§ **Direction**
Copy every line of the material below verbatim, leaving out the pictures.

-- START OF Records provided --

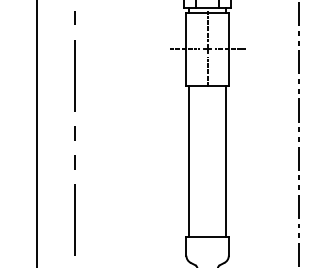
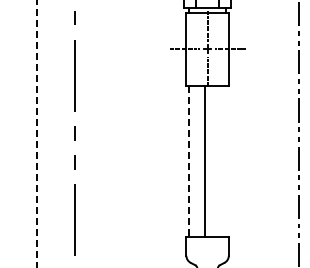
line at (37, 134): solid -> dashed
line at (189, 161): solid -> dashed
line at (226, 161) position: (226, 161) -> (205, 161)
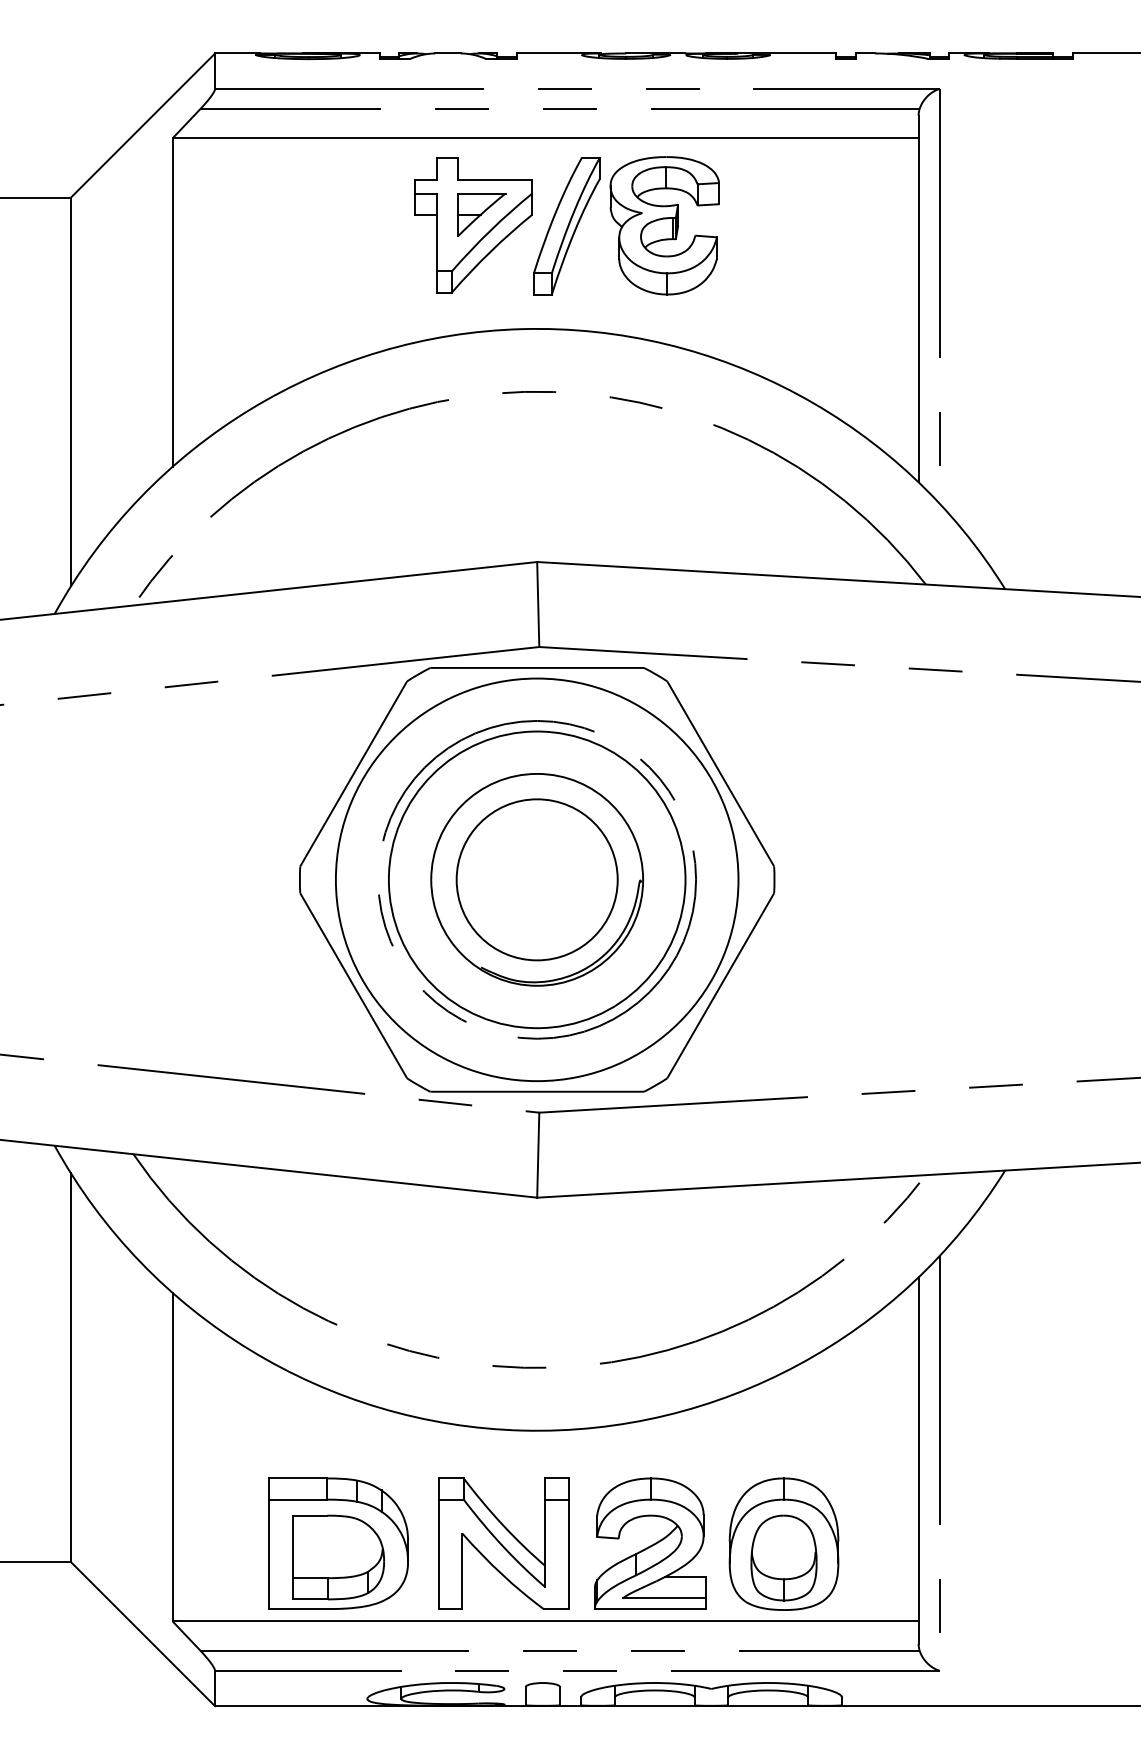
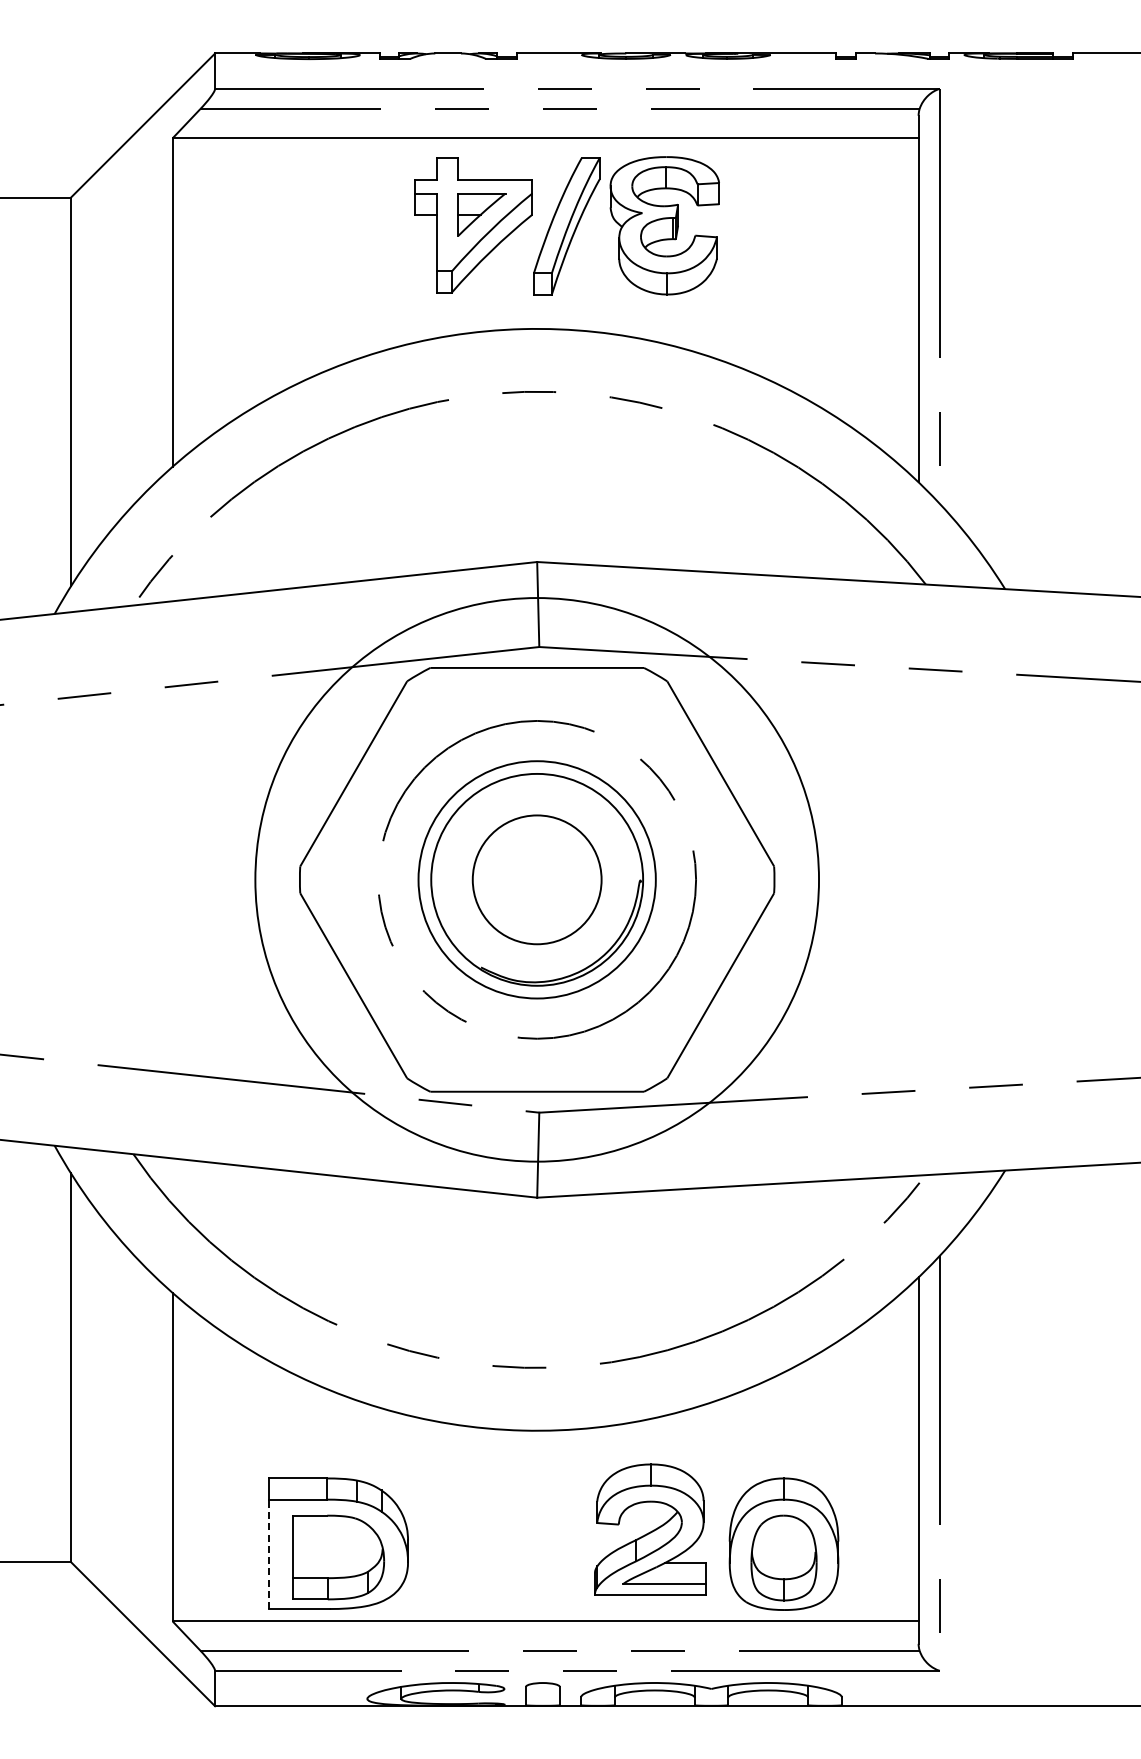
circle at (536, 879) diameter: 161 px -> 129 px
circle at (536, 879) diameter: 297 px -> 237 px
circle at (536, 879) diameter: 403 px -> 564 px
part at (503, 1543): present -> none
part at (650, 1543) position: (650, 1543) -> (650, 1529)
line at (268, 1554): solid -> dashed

-- END OF Records provided --

§ **Output below**
line at (37, 134): solid -> dashed
line at (189, 161): solid -> dashed
line at (226, 161) position: (226, 161) -> (205, 161)
circle at (536, 879) diameter: 161 px -> 129 px
circle at (536, 879) diameter: 297 px -> 237 px
circle at (536, 879) diameter: 403 px -> 564 px
part at (503, 1543): present -> none
part at (650, 1543) position: (650, 1543) -> (650, 1529)
line at (268, 1554): solid -> dashed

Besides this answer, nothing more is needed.